La situación se ha vuelto crítica, ya que estos niños han fallecido sin oportunidad alguna de acceder a los alimentos necesarios para su supervivencia, en medio de un bloqueo casi total que afecta al estado. Esta alarmante crisis humanitaria ha sido denunciada por la asociación médica a través de su cuenta en la red social X.
La Red de Médicos ha expresado su preocupación al afirmar que estas muertes son un claro indicativo de la magnitud de la tragedia que se desarrolla en Kordofán Sur, donde el sistema de salud se encuentra al borde del colapso. La organización ha instado a la comunidad internacional y a las partes en conflicto a facilitar la apertura urgente de corredores humanitarios.
Recientemente, la ONU advirtió que los niños en Sudán enfrentan uno de los entornos más peligrosos del planeta. La organización ha pedido a ambas facciones que pongan fin a esta “guerra brutal” que ha asolado al país desde abril de 2023.

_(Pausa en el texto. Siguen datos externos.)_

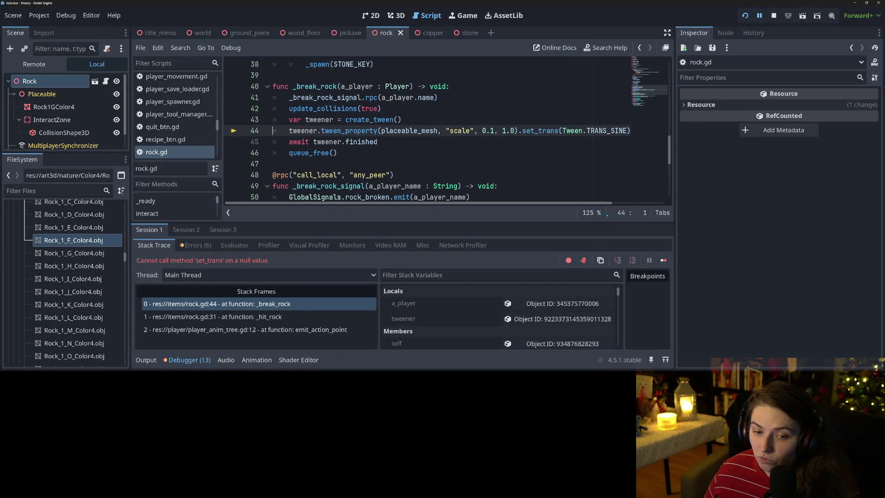
- Inspect placeable_mesh and tweener on line 44, then select the rock.gd:44 Vector3/float mismatch error
{"action": "mouse_move", "coordinate": [415, 131]}
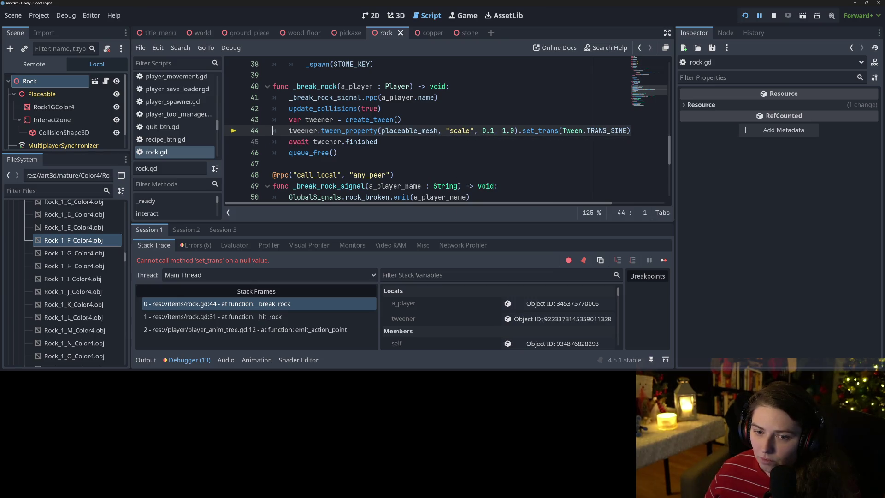
{"action": "mouse_move", "coordinate": [298, 131]}
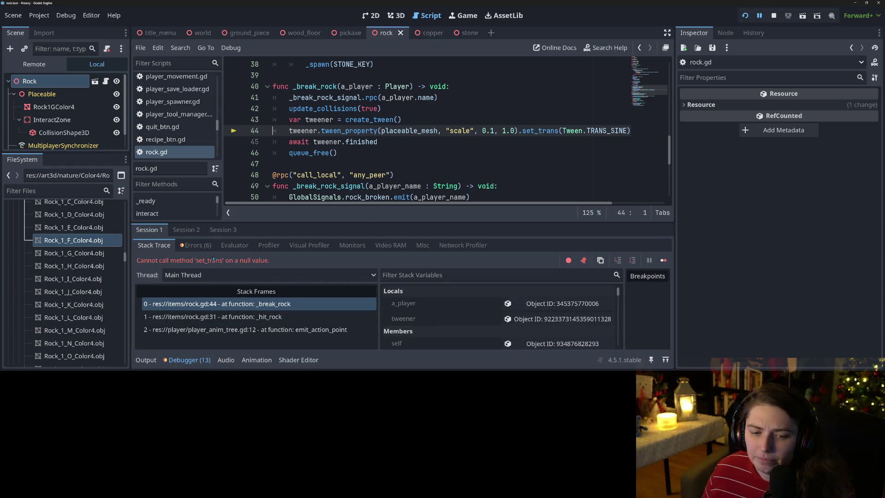
{"action": "left_click", "coordinate": [198, 245]}
{"action": "scroll", "coordinate": [198, 285], "scroll_direction": "down", "scroll_amount": 2}
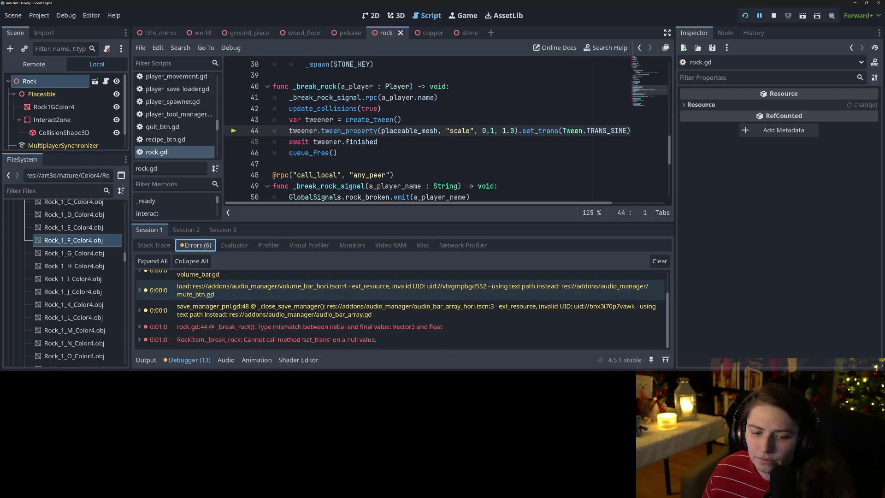
{"action": "left_click", "coordinate": [357, 331]}
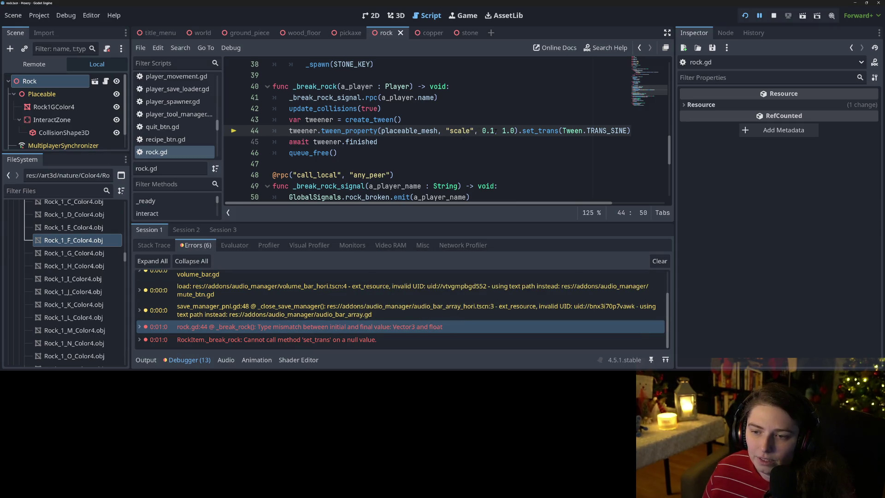
- Stop the game, set the shrink target to Vector3.ZERO*0.1, save rock.gd and run with F5
{"action": "left_click", "coordinate": [774, 16]}
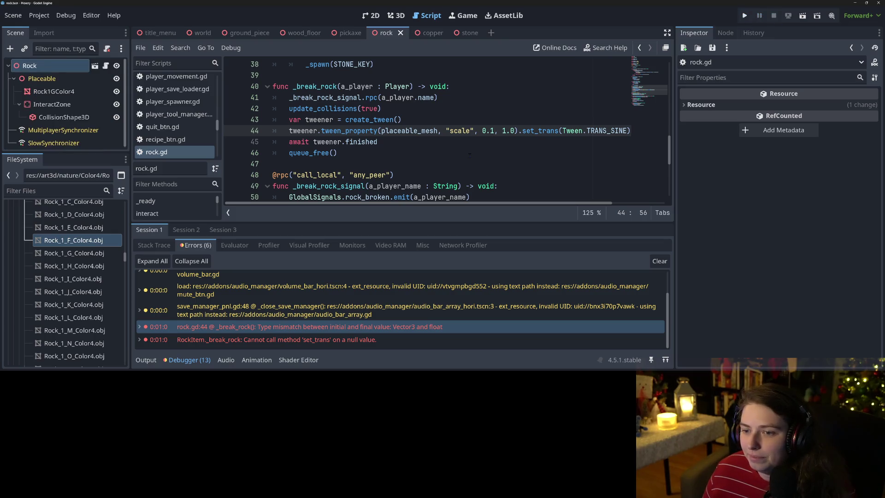
{"action": "type", "text": "Vec"}
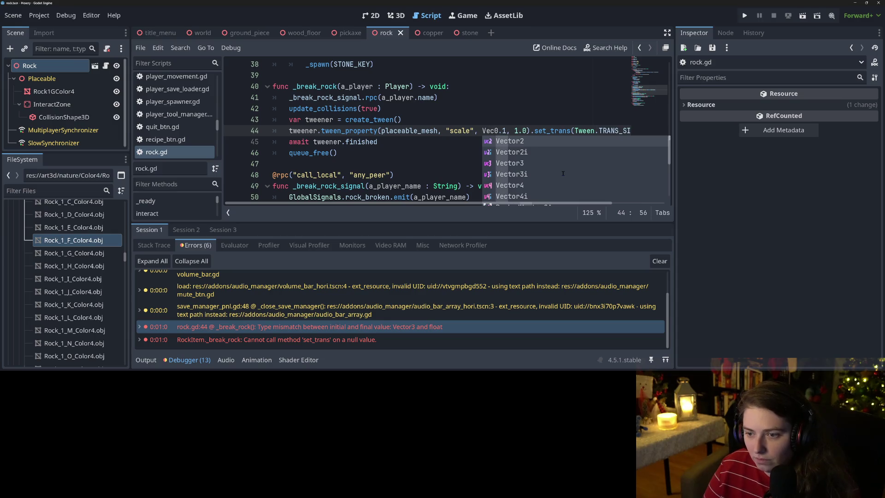
{"action": "key", "text": "Left"}
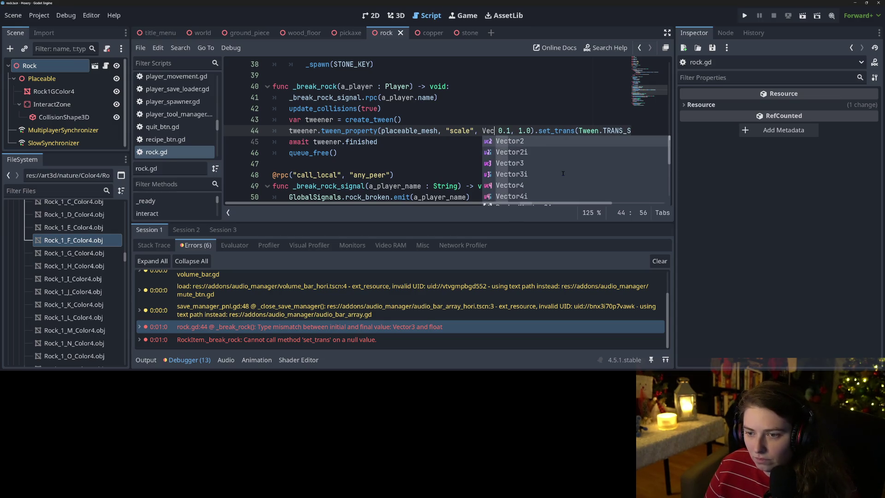
{"action": "type", "text": "tor3"}
{"action": "type", "text": ".Z"}
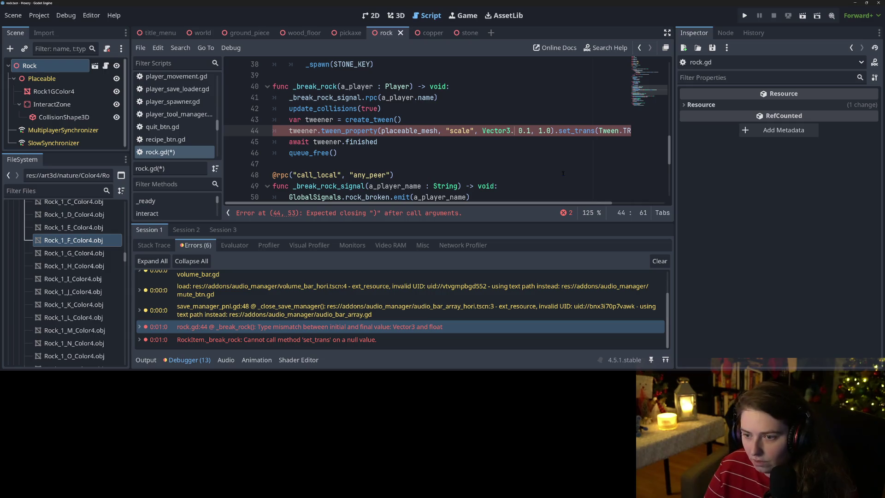
{"action": "key", "text": "Return"}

Vanessa Frazier, representante especial de la ONU para Niños y Conflictos Armados, ha enfatizado la necesidad urgente de proporcionar seguridad, alimentos y atención médica a los niños, instando a las partes en conflicto a cumplir con las normativas del Derecho Humanitario y garantizar un acceso humanitario seguro a aquellas personas que lo requieren, incluyendo a 15 millones de menores que necesitan asistencia.
La propia oficina de Frazier ha señalado que más de dos años de conflicto en Sudán han originado una de las crisis humanitarias más graves en el mundo, resaltando los continuos abusos a los derechos de los niños. Un ejemplo de esta brutalidad incluye la toma violenta de El Fasher, en Darfur Norte, por parte de las RSF, que han sido acusadas de perpetrar actos atroces, como ejecuciones y torturas.

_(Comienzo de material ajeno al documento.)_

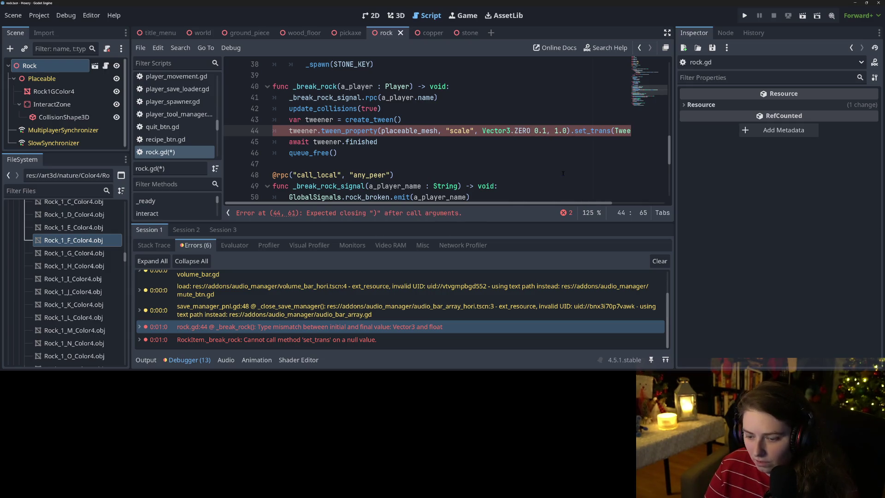
{"action": "key", "text": "Delete"}
{"action": "type", "text": "*"}
{"action": "key", "text": "ctrl+s"}
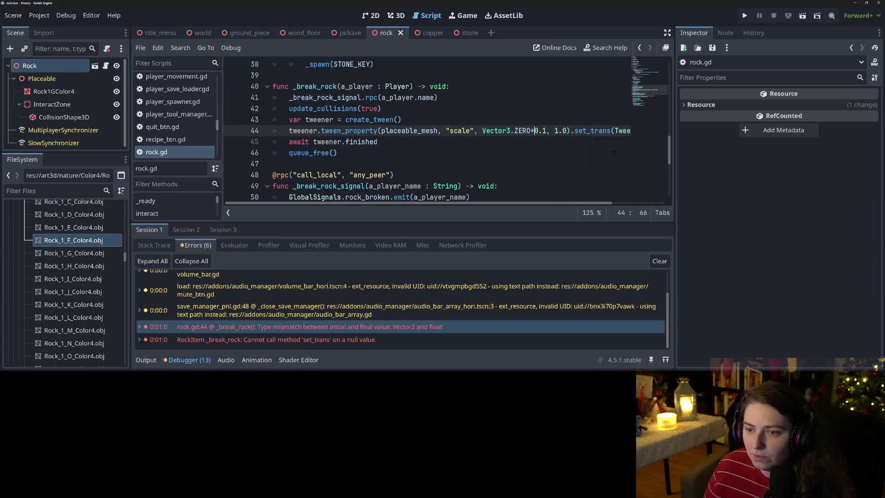
{"action": "key", "text": "F5"}
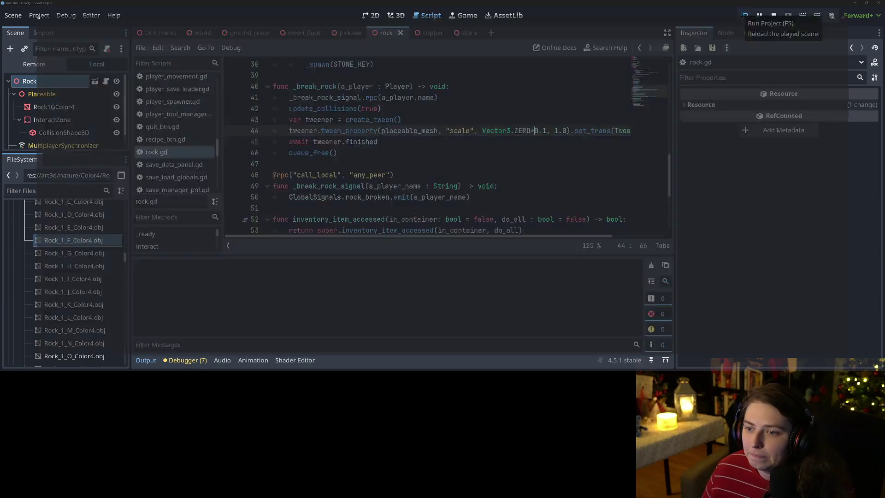
- Close the game, change ZERO to ONE, rerun and load the test2 save
{"action": "left_click", "coordinate": [879, 3]}
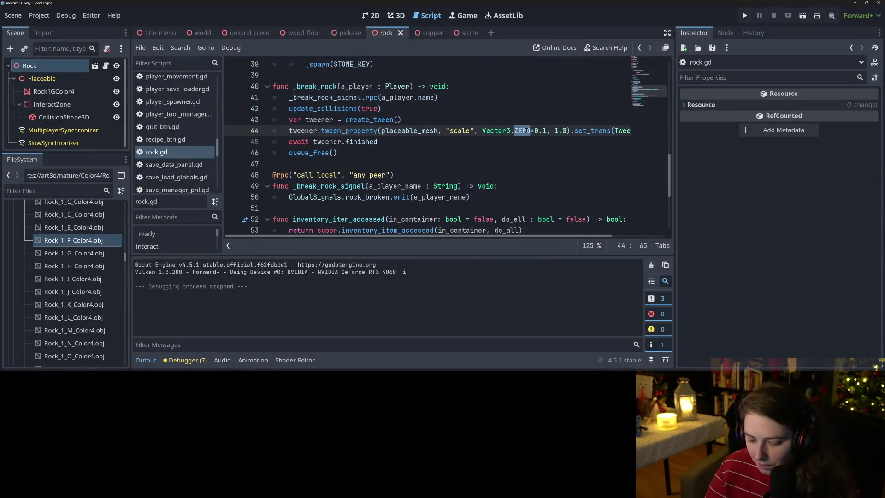
{"action": "type", "text": "ONE"}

La guerra civil en Sudán comenzó a raíz de desavenencias sobre el proceso de integración del grupo paramilitar a las Fuerzas Armadas, lo que descarriló la prometedora transición política después de la destitución de Omar Hasán al Bashir en 2019, la cual ya había sufrido un golpe con el derrocamiento del primer ministro Abdalá Hamdok en 2021.
Este conflicto, que ha involucrado a varios países en apoyo de diferentes facciones, ha conducido a una de las crisis humanitarias más alarmantes del mundo, dejando millones de personas desplazadas y generando un creciente temor internacional debido a la propagación de enfermedades y los daños en infraestructuras críticas, que han obstaculizado la asistencia a cientos de miles de víctimas en la región.